Can you reproduce the interview transcript below word for word, from its opening timecode through its final line?

GIVEN TEXT
* * * * * * *
05:23:10:12 – 05:25:08:18
Lisa: So would you say that some of your ‘drawn to social justice’ issues were informed by the Civil Rights movement?
Nancy: No, it really was the Kennedy administration. I was 12, in 1960 I think, when he ran for office and being a Catholic in a very wasp community, we were very aware that John F. Kennedy was Catholic so there was this awe of this is a good guy. And then I was very drawn to politics and government and so a bunch of us got very involved in the election in the way 12 year olds can in school. Debating and following and etcetera. And so when he was elected I remember coming home from school in the afternoon to listen to his news conferences. And this is the John F. Kennedy of the Peace Corps and a whole new generation and so I have to say his presidency is maybe one of the most pivotal things that happened in my life. Because I listened to what he said and I pulled out of those years the social reform elements, the idea that we’re all citizens of the world and we all are each other’s keeps, etcetera, etcetera. So, so by the time I was a senior in high school and going into college, despite the devotion to music as I said, there was this other social reform, social justice, maybe join the Peace Corps. When I was probably a sophomore I entertained quitting college and joining VISTA. So, you know, all that was going on at the same time. I was living a parallel – two parallel lives within myself I guess. Um, and so just the kids were compelling. Very compelling.
* * * * * * *
DATA RECORDS

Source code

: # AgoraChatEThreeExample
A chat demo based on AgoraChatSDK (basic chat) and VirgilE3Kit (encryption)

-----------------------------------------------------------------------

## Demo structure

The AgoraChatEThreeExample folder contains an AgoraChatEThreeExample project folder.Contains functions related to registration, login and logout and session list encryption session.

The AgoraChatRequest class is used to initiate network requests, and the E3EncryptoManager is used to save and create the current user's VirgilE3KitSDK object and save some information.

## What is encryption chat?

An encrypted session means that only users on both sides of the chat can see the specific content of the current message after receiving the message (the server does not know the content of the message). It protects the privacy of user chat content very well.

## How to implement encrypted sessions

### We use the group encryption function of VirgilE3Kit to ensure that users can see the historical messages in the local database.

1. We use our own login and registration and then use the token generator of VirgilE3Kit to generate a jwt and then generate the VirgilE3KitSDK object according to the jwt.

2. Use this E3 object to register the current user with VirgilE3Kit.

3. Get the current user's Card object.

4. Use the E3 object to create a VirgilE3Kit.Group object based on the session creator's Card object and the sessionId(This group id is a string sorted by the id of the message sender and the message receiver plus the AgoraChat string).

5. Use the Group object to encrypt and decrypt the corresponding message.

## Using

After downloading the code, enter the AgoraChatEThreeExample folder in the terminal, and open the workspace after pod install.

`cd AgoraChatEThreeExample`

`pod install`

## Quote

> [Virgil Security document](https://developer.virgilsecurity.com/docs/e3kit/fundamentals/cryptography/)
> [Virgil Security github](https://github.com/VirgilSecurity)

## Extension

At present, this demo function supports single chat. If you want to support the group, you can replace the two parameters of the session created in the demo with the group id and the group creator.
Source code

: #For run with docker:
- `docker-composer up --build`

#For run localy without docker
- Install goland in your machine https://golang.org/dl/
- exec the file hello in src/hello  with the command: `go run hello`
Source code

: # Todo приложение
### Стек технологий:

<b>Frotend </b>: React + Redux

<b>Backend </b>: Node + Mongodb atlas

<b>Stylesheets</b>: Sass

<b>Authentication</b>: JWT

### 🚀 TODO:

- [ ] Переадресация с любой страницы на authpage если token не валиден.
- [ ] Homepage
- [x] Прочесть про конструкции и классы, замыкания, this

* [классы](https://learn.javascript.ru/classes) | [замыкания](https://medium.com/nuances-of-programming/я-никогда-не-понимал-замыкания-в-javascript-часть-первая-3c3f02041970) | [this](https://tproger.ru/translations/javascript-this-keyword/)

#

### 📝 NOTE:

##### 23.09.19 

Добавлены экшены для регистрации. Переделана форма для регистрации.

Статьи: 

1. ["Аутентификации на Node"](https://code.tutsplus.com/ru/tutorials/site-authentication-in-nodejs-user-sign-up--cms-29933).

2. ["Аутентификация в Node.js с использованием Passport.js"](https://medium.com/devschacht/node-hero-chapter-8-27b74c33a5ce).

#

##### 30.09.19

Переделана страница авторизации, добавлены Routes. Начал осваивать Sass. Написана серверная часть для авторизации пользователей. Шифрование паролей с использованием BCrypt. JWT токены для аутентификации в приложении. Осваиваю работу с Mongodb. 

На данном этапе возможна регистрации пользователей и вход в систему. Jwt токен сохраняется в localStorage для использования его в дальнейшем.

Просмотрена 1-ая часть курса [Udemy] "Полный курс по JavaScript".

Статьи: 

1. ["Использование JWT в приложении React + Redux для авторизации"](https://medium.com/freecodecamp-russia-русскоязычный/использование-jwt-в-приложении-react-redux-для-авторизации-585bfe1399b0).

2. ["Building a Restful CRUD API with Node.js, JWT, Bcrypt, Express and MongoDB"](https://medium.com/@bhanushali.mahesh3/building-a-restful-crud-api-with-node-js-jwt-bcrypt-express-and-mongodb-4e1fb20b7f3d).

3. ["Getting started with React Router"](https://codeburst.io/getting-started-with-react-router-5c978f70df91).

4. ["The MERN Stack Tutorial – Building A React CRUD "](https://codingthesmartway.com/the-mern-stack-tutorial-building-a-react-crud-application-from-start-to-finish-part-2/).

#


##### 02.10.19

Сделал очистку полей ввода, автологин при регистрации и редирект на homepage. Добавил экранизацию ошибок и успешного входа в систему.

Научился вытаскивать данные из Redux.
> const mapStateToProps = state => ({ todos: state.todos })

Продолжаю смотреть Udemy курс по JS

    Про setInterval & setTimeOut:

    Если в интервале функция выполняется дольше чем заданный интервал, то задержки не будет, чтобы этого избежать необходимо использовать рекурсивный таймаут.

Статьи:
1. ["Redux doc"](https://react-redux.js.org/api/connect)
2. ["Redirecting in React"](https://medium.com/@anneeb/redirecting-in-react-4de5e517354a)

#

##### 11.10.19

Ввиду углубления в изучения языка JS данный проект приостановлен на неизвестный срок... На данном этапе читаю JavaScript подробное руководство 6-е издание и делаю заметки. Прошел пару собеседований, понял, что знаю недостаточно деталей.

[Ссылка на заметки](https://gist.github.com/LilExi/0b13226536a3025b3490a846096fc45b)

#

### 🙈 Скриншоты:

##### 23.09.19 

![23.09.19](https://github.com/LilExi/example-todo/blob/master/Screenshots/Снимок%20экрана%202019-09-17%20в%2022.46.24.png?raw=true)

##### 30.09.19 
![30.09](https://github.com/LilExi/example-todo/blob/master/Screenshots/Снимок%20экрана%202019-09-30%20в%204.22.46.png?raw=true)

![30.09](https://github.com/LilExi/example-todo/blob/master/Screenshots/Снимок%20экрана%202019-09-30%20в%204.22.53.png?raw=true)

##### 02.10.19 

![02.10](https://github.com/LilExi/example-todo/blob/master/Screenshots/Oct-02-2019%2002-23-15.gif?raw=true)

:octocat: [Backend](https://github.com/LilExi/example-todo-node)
* * * * * * *
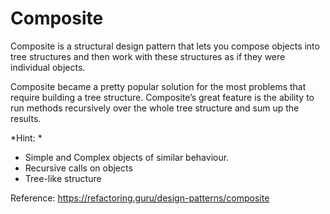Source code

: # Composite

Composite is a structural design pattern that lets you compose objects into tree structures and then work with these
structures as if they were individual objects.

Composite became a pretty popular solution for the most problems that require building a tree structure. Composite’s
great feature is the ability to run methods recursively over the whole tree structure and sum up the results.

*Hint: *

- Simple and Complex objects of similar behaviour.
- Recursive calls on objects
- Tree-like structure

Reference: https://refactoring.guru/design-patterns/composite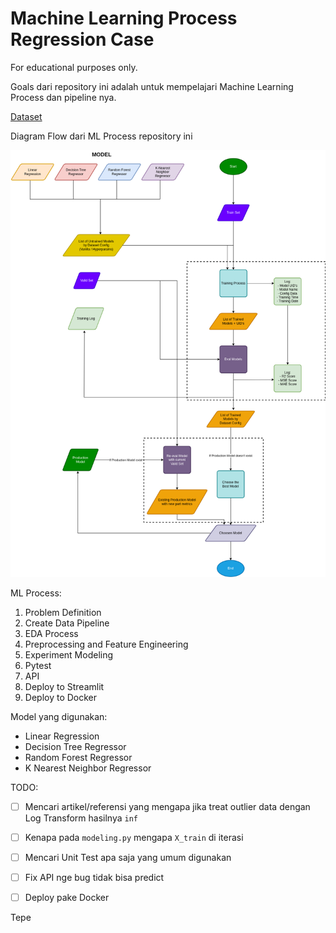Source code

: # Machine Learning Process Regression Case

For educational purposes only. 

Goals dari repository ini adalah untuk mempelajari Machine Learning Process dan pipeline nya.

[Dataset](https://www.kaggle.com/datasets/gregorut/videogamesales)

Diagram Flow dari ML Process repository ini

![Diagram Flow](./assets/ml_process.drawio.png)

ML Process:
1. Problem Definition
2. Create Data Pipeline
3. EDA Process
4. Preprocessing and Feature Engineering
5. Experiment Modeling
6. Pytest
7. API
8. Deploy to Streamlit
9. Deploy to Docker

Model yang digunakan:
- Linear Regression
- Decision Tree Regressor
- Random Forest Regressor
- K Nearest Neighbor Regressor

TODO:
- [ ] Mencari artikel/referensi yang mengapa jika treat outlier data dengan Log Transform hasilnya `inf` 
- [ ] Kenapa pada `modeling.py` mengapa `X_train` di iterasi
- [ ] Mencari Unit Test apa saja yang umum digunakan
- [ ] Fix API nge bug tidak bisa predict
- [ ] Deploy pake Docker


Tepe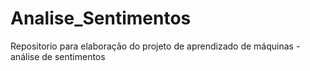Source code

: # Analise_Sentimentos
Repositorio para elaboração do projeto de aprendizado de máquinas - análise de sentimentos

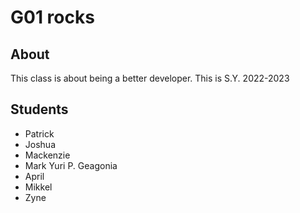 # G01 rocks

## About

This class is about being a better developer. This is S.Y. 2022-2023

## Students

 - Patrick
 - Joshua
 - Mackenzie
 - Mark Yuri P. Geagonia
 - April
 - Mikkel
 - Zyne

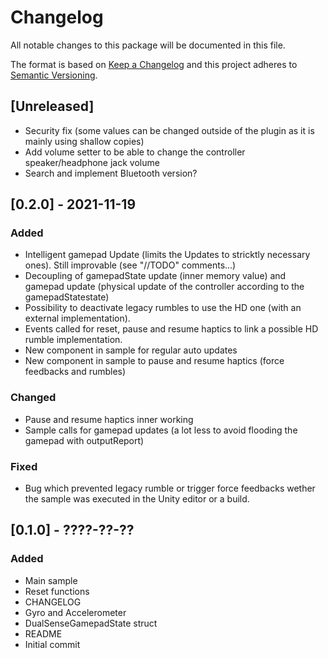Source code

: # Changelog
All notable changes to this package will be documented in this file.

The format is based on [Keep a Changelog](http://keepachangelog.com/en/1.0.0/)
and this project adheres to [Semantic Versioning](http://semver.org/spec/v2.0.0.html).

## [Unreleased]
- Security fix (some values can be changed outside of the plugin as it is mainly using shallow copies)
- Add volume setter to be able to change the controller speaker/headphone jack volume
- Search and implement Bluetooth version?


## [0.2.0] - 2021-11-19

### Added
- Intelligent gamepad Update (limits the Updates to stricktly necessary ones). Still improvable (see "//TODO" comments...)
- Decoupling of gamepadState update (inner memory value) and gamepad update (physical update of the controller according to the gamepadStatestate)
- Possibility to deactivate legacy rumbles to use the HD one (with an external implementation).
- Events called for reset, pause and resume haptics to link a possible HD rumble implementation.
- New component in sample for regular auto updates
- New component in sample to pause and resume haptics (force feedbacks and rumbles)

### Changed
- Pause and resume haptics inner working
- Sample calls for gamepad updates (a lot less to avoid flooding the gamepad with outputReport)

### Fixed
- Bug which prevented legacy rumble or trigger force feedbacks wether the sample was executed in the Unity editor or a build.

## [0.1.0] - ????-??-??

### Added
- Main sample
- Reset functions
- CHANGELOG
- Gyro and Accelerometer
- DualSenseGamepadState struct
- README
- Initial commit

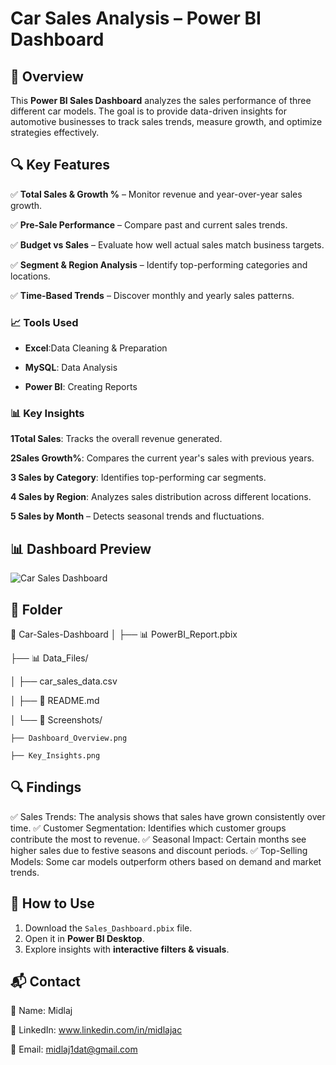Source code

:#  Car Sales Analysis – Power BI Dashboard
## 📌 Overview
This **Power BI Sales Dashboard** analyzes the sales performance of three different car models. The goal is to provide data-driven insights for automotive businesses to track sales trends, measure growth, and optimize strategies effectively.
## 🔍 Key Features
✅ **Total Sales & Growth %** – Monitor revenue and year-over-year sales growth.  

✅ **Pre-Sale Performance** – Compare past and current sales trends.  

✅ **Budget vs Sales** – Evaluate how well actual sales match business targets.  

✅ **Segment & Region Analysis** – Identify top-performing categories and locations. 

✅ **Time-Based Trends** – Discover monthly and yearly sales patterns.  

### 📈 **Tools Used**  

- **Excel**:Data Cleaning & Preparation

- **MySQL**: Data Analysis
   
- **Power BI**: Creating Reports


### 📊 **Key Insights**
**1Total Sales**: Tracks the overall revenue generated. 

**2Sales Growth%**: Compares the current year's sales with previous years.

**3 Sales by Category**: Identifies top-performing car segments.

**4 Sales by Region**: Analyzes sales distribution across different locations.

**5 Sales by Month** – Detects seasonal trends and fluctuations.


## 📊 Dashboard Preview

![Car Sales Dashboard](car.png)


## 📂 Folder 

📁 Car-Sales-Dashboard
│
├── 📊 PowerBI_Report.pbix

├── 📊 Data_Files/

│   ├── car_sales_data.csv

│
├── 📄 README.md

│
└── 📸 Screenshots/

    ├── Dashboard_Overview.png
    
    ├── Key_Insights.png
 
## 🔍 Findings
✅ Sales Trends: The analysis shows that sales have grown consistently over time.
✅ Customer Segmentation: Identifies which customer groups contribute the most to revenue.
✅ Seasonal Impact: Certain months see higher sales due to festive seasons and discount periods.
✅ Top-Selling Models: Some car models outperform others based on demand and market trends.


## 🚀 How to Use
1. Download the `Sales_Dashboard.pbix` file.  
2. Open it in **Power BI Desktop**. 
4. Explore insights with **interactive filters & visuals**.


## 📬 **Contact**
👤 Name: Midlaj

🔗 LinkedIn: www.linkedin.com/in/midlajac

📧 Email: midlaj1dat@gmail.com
* * * * * * *
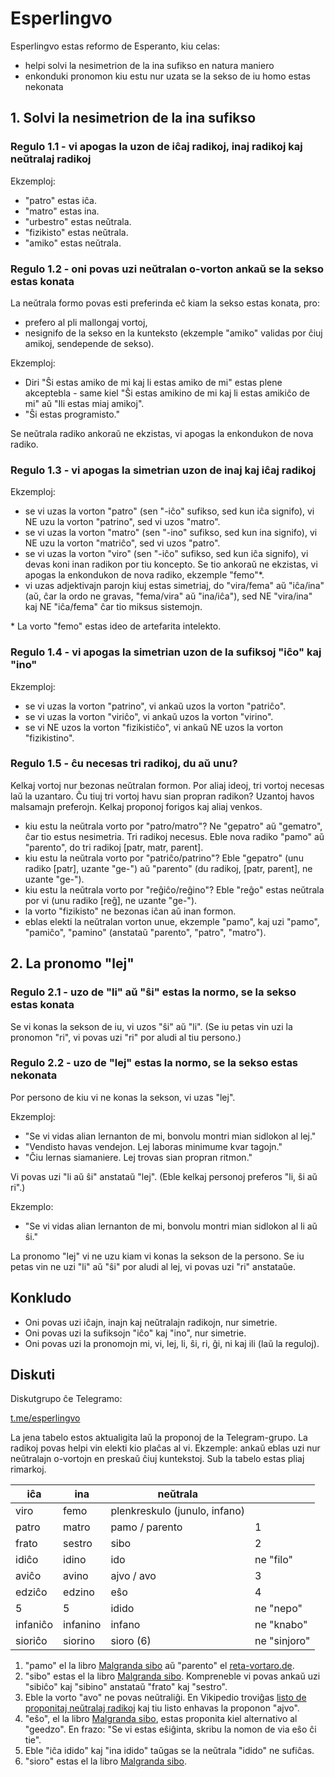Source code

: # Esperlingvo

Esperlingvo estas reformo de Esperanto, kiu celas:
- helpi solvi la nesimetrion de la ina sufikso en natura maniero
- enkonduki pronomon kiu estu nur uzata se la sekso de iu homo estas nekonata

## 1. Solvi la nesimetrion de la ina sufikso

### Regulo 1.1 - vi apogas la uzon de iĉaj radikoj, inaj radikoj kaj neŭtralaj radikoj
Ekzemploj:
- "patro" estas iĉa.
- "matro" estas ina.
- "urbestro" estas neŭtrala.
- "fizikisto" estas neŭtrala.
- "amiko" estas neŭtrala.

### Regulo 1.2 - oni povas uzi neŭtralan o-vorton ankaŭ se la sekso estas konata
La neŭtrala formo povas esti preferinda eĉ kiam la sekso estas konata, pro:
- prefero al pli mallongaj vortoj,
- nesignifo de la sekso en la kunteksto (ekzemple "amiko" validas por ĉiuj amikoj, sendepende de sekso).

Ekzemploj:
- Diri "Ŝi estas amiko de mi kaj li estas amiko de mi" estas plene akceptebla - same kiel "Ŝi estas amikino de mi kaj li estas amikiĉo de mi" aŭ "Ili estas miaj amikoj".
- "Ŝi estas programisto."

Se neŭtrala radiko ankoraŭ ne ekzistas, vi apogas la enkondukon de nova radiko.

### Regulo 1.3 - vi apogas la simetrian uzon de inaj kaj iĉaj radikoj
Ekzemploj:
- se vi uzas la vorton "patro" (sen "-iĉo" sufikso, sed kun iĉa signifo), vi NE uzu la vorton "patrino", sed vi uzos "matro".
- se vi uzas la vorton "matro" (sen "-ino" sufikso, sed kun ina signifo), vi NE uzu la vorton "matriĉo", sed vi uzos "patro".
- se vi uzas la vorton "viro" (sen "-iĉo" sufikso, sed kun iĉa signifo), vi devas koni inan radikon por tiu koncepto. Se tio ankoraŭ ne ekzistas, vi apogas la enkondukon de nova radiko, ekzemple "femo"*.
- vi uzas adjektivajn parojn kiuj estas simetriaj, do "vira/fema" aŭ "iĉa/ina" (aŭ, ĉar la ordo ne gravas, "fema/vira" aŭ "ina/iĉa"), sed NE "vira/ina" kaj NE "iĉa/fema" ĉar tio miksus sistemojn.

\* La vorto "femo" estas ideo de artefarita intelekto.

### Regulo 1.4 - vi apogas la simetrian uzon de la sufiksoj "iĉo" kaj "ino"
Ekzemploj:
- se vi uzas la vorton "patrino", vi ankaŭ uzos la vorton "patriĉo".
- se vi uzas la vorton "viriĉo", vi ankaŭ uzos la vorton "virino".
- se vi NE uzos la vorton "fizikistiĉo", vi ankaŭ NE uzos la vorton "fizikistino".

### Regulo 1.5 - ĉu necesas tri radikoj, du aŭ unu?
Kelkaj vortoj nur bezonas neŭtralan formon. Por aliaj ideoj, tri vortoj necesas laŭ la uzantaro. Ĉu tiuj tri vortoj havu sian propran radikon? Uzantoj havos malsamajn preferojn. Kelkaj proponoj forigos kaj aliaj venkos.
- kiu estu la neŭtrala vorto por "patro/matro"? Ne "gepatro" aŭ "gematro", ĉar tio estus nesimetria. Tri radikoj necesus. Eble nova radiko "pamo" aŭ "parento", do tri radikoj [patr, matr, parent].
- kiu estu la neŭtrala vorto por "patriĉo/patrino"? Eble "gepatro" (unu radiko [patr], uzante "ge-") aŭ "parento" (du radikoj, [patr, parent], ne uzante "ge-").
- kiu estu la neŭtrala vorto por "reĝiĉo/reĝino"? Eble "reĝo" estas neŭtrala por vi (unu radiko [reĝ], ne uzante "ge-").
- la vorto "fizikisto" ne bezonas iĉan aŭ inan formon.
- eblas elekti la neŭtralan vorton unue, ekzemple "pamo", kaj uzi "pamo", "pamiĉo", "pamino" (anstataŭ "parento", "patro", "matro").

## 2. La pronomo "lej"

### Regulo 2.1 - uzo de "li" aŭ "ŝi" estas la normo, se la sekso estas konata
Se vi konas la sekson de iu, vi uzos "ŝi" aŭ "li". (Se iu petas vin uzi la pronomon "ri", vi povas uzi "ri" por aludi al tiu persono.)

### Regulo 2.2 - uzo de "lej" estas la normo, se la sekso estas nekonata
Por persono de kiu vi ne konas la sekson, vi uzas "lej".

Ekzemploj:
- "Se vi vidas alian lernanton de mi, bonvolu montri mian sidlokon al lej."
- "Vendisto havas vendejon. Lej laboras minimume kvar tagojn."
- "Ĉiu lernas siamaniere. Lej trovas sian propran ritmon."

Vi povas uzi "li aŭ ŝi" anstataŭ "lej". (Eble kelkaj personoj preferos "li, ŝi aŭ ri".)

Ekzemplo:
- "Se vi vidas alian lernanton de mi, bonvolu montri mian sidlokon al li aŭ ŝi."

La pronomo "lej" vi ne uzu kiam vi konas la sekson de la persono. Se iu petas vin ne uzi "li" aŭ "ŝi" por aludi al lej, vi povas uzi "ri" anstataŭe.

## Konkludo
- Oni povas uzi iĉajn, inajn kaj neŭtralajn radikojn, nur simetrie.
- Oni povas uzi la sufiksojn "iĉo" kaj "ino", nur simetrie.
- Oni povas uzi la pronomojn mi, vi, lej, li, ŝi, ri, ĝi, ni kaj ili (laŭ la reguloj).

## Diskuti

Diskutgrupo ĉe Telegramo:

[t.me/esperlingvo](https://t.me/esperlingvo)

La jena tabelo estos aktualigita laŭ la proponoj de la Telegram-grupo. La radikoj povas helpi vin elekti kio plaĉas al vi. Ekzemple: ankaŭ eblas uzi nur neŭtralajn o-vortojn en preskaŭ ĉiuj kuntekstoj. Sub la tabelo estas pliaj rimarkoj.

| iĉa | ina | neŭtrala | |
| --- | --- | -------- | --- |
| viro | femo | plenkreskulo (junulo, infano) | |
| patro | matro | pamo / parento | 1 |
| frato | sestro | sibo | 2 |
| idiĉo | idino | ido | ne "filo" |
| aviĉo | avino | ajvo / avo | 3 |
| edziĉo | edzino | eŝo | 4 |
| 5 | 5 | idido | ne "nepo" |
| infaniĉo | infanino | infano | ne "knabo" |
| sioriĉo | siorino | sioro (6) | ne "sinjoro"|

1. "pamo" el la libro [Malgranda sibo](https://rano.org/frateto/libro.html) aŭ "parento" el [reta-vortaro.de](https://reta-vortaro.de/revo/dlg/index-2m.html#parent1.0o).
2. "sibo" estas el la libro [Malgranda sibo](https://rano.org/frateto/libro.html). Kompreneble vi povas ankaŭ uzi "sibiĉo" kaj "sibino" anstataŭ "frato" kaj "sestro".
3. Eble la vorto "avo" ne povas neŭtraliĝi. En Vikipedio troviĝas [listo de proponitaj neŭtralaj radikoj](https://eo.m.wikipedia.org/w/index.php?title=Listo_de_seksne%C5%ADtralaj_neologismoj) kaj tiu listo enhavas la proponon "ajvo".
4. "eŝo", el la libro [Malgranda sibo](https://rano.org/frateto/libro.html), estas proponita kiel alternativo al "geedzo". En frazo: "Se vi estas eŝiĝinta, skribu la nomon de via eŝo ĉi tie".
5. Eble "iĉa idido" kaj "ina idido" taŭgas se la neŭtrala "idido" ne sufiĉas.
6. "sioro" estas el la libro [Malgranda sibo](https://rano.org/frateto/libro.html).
* * * * * * *
EXERCISE ANSWER
05:23:10:12 – 05:25:08:18
Lisa: So would you say that some of your ‘drawn to social justice’ issues were informed by the Civil Rights movement?
Nancy: No, it really was the Kennedy administration. I was 12, in 1960 I think, when he ran for office and being a Catholic in a very wasp community, we were very aware that John F. Kennedy was Catholic so there was this awe of this is a good guy. And then I was very drawn to politics and government and so a bunch of us got very involved in the election in the way 12 year olds can in school. Debating and following and etcetera. And so when he was elected I remember coming home from school in the afternoon to listen to his news conferences. And this is the John F. Kennedy of the Peace Corps and a whole new generation and so I have to say his presidency is maybe one of the most pivotal things that happened in my life. Because I listened to what he said and I pulled out of those years the social reform elements, the idea that we’re all citizens of the world and we all are each other’s keeps, etcetera, etcetera. So, so by the time I was a senior in high school and going into college, despite the devotion to music as I said, there was this other social reform, social justice, maybe join the Peace Corps. When I was probably a sophomore I entertained quitting college and joining VISTA. So, you know, all that was going on at the same time. I was living a parallel – two parallel lives within myself I guess. Um, and so just the kids were compelling. Very compelling.